For more information, updates, etc., follow @appliednlp on Twitter. The @tshrdlu account is now doing some tweeting of its own (by which I mean automated tweeting, based on the code in this repository).

Requirements

Configuring your environment variables

The easiest thing to do is to set the environment variables JAVA_HOME and TSHRDLU_DIR to the relevant locations on your system. Set JAVA_HOME to match the top level directory containing the Java installation you want to use.

Next, add the directory TSHRDLU_DIR/bin to your path. For example, you can set the path in your .bashrc file as follows:

export PATH=$PATH:$TSHRDLU_DIR/bin

Once you have taken care of these three things, you should be able to build and use tshrdlu.

If you plan to index and search objects using the provided code based on Lucene, you can customize the directory where on-disk indexes are stored (the default is the tempdir, check the directory tshrdlu) by setting the environment variable TSHRDLU_INDEX_DIR.

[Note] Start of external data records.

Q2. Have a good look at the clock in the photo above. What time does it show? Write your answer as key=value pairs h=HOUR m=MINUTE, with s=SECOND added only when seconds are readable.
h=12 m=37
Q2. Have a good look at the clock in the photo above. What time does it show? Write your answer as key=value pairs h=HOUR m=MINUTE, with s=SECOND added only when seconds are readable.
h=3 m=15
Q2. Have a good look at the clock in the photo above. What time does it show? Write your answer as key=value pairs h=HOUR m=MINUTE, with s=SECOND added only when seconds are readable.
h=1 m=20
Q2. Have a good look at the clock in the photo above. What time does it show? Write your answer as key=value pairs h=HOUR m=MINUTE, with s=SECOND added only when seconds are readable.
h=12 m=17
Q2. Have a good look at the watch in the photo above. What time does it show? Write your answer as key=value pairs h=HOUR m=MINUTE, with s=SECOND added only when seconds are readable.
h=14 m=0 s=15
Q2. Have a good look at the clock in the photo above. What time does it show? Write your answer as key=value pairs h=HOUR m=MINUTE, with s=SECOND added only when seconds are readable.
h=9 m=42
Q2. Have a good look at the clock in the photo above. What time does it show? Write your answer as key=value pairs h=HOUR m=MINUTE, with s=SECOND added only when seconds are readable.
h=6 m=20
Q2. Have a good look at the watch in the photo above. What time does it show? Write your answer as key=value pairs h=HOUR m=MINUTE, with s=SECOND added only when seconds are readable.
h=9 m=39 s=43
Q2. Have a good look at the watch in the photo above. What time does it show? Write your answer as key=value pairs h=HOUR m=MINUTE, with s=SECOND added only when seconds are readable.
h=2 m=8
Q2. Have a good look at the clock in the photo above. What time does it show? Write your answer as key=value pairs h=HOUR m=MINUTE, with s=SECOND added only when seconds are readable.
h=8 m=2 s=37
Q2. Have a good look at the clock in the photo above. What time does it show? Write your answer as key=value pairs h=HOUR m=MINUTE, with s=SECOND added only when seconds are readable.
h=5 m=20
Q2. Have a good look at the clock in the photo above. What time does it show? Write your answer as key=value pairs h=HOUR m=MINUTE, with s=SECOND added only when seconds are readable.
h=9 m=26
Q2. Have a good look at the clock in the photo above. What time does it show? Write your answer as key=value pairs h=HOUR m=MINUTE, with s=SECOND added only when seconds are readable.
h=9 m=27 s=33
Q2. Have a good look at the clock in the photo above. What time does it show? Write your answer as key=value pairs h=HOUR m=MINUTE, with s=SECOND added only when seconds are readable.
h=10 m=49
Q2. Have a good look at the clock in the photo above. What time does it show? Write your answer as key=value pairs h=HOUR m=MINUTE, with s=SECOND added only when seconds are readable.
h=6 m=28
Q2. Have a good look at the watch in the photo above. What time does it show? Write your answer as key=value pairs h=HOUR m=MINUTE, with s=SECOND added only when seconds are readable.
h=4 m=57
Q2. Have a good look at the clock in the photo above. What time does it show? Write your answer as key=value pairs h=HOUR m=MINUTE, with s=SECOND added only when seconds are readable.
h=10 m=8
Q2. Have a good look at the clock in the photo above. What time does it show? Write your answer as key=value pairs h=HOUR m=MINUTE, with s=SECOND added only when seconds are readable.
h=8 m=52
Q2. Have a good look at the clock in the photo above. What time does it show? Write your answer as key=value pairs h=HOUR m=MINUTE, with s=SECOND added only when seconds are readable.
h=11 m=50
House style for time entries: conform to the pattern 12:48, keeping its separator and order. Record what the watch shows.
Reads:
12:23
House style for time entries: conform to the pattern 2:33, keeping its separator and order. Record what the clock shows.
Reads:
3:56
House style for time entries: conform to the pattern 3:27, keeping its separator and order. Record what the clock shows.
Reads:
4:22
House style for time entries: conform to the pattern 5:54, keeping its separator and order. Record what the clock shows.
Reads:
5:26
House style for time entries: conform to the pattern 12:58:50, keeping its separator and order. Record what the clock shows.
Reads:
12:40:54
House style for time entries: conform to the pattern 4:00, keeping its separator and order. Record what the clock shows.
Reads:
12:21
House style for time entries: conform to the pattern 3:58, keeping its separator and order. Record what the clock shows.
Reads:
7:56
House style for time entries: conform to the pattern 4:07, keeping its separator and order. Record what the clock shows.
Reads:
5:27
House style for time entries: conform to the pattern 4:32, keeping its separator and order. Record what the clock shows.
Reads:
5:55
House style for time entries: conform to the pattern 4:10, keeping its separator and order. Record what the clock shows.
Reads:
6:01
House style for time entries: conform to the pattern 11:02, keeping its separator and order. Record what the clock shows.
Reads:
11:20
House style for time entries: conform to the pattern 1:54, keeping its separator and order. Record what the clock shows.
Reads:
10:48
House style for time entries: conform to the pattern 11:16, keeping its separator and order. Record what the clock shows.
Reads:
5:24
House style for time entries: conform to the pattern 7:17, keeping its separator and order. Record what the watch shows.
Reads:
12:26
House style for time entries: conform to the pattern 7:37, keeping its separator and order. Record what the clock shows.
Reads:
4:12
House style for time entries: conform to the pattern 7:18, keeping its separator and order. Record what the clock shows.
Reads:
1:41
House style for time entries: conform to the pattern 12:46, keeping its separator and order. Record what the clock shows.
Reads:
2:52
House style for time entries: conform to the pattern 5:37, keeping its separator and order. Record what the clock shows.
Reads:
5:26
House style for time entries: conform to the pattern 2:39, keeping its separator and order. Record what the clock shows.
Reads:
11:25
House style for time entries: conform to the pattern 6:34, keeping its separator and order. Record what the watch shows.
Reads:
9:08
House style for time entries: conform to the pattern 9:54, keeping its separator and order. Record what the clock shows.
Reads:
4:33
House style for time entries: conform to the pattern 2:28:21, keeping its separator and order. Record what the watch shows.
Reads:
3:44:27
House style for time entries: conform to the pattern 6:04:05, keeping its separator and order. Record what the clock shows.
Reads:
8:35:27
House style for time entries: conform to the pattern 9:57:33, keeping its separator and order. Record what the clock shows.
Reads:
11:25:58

Building the system from source

tshrdlu uses SBT (Simple Build Tool) with a standard directory structure. To build tshrdlu, type (in the TSHRDLU_DIR directory):

$ ./build update compile

This will compile the source files and put them in ./target/classes. If this is your first time running it, you will see messages about Scala being downloaded -- this is fine and expected. Once that is over, the tshrdlu code will be compiled.

To try out other build targets, do:

$ ./build

This will drop you into the SBT interface. To see the actions that are possible, hit the TAB key. (In general, you can do auto-completion on any command prefix in SBT, hurrah!)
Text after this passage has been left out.